Alpine Glaciers, by A. E. Lockington Vial. London: The Blatch- worth Press, 1952. (7½ x 10¼"). Price 30 shillings.
It has been a pleasure to review Alpine Glaciers, written by a member of the British Glacialogical Society. Perhaps his description of the phenomena of the ice world may not be as thorough as Drygalski & Machatschek’s classic Gletscherkunde, but what Vial’s book may lack in scientific depth, it makes up, many times over, by the numerous beautiful illustrations, all of the Alps. These illustrations carry the reader back in an instant from his seat at a dingy desk in the city to a sunny afternoon of relaxation in June at the Alp Briccola (page 101), to the crunch of Tricounis against the miniature ice towers of the Gorner Glacier (page 93), or to a memory of the Mönch seen from the Jungfrau (page 120). But let the reader open the book for himself.
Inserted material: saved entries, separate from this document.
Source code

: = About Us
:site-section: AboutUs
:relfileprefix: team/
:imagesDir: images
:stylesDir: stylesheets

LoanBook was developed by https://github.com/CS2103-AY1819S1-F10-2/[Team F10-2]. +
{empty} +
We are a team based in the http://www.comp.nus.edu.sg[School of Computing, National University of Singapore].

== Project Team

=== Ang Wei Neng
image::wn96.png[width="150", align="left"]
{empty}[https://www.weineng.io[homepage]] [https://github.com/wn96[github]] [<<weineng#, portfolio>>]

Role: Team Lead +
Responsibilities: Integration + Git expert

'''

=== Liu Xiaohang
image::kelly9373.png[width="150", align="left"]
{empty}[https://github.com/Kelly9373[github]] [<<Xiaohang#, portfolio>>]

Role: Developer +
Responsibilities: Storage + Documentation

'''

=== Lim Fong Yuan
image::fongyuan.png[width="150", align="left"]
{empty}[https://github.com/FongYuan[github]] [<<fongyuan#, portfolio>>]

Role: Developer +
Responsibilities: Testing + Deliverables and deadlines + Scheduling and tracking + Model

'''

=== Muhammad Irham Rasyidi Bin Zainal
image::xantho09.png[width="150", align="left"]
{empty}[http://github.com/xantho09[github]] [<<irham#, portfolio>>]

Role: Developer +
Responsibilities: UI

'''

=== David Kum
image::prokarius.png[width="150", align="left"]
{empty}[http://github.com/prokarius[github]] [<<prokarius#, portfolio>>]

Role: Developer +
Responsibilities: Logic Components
It is particularly pleasant that not every one of the 85 illustrations, by any means, is identified by name. One thus does not feel that the book is intended to advertise how many seasons its author had spent in Switzerland, each in a different center.
If ever the book were reprinted, attention should be called to pages 61-62, where “Schonbull,” “Val d’Héréns,” “Dente Blanche” occur five times.
En passant his Monte Rosa (page 112), while obviously made at least before the last war, gives the true light value to the “White Lane” of the Gorner Glacier, so generally unnoticed in ordinary photographs.